_Required work_: In the copy, include all of the listing exactly and none of its pictures.

_Source data_:
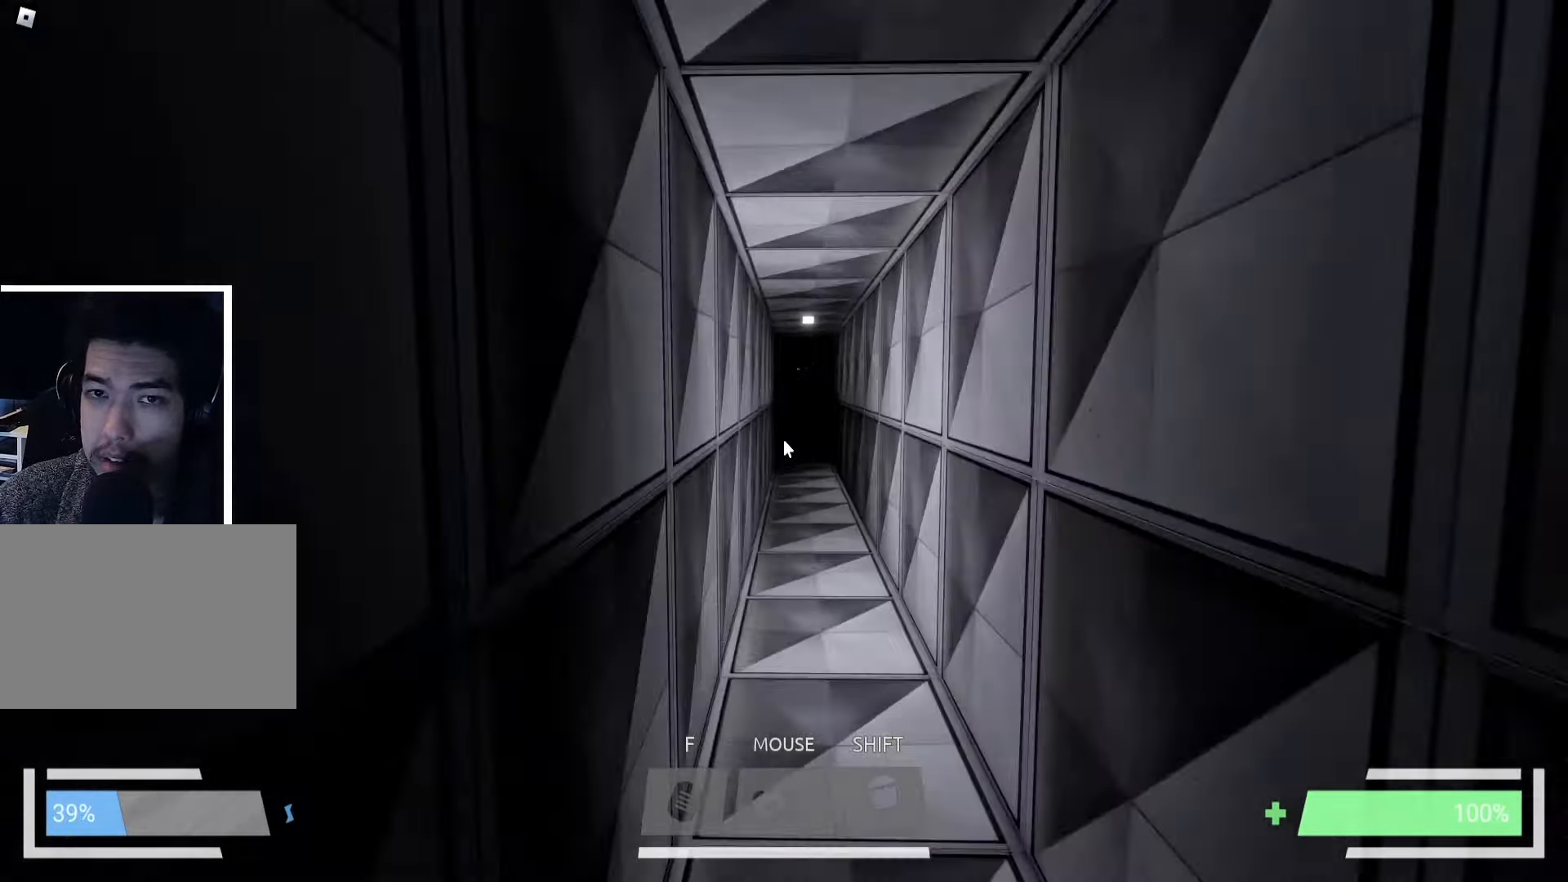
{"keys": ["w"], "events": [[367, "d", "down"], [467, "d", "up"]]}
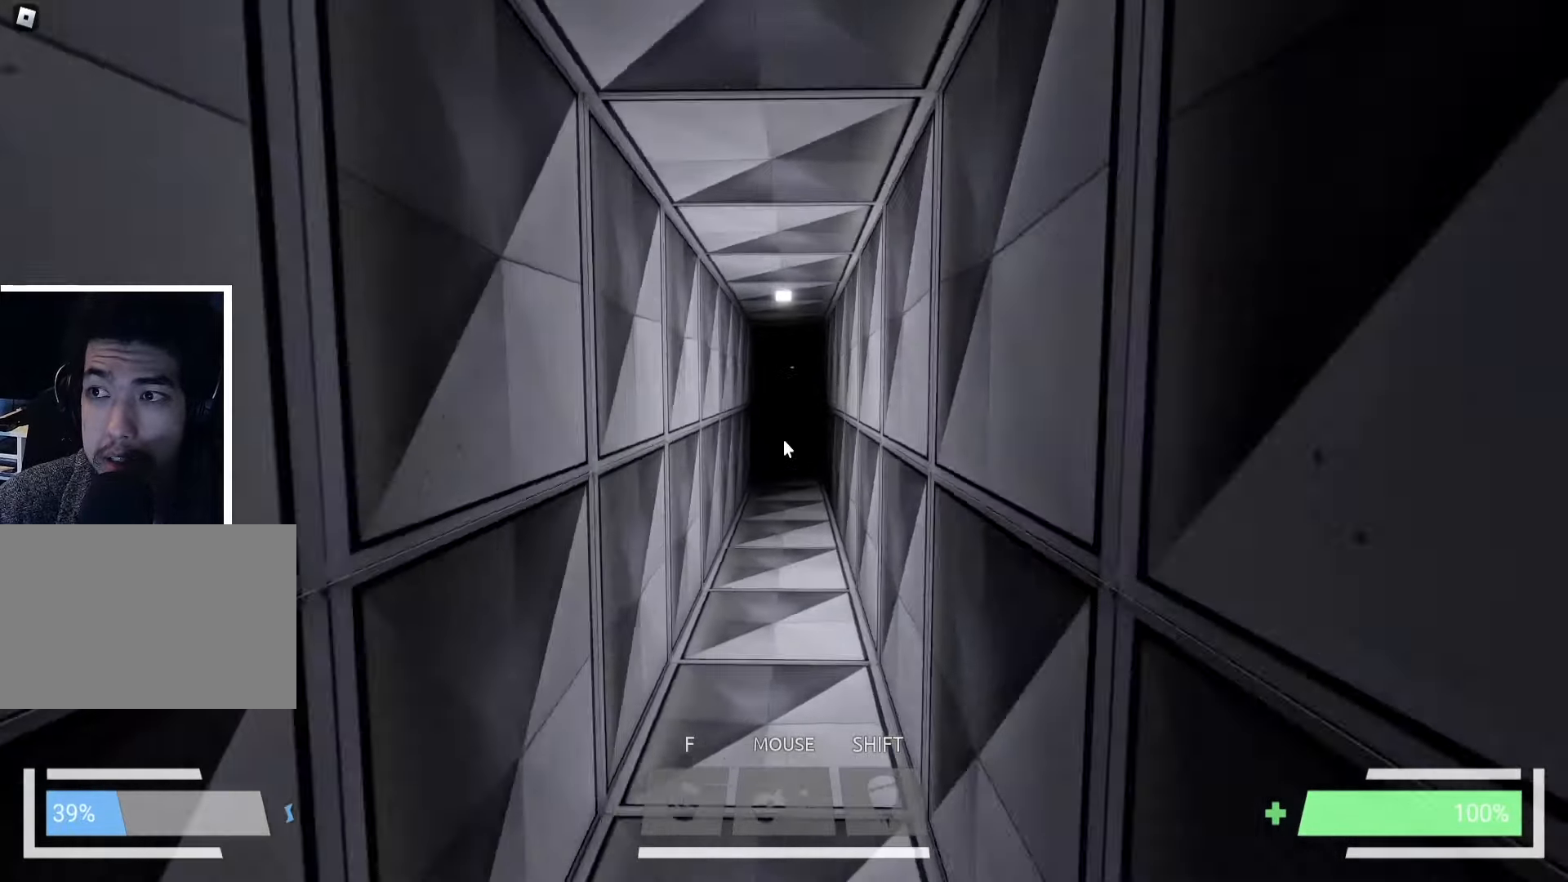
{"keys": ["w"], "events": []}
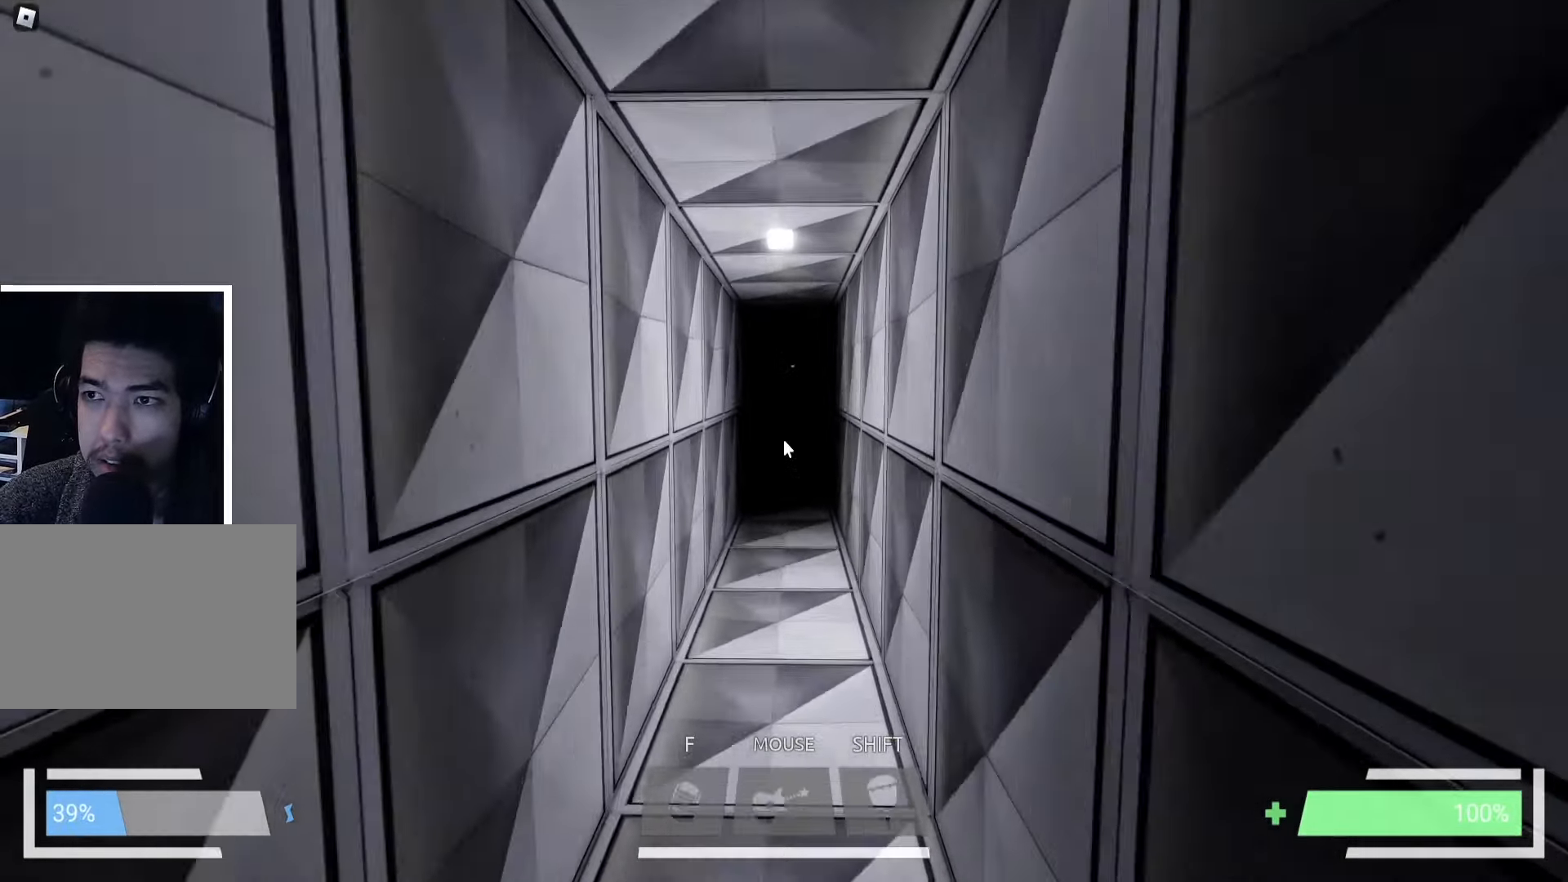
{"keys": ["w"], "events": []}
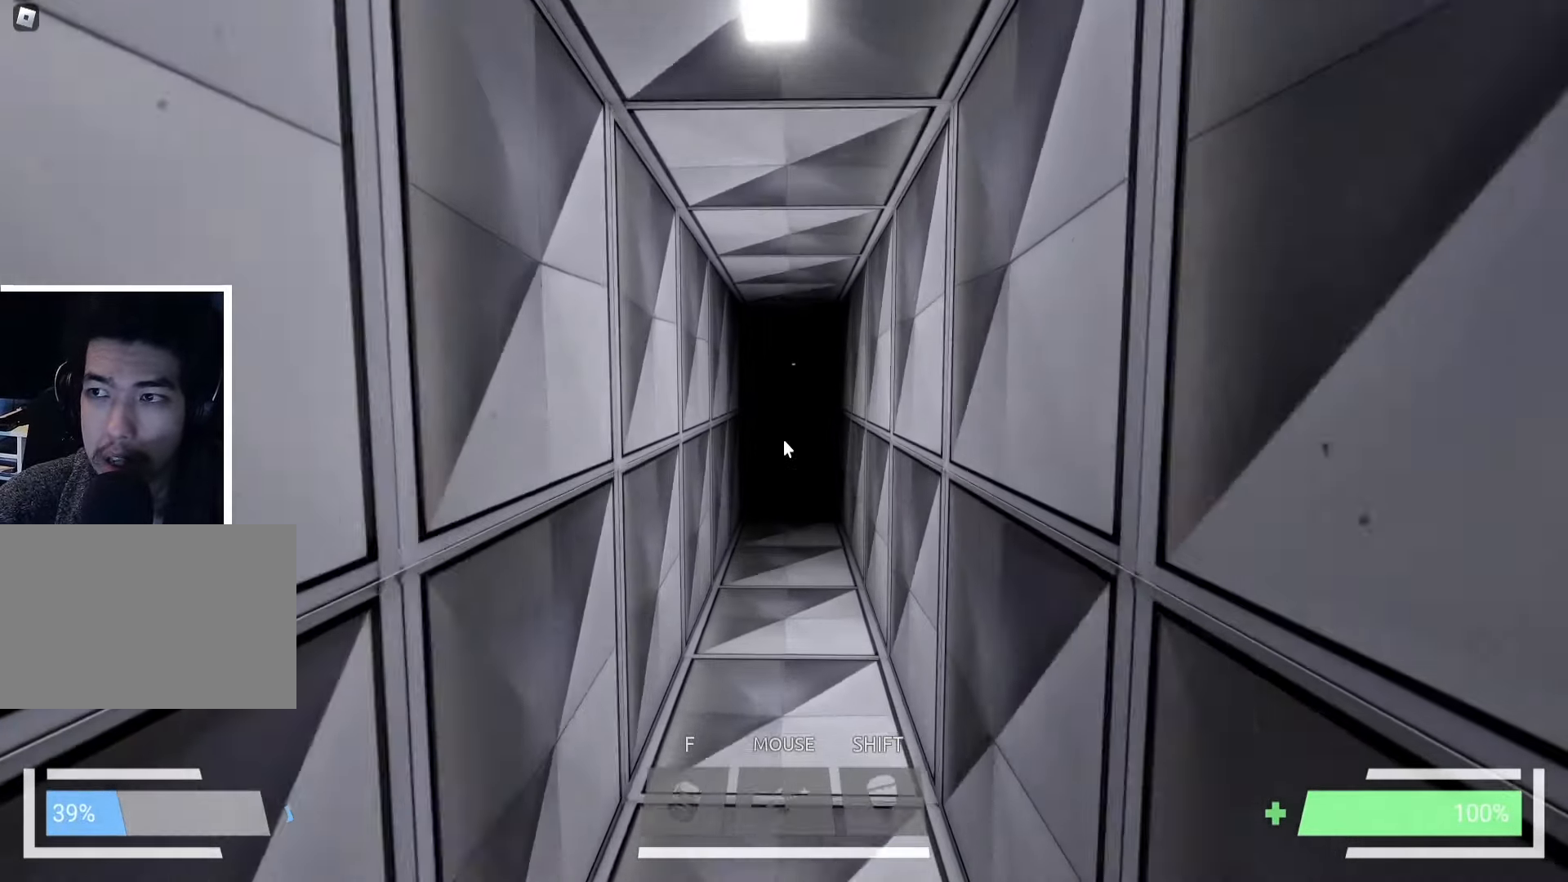
{"keys": ["w"], "events": []}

_Answer below_:
{"keys": ["w"], "events": [[367, "d", "down"], [467, "d", "up"]]}
{"keys": ["w"], "events": []}
{"keys": ["w"], "events": []}
{"keys": ["w"], "events": []}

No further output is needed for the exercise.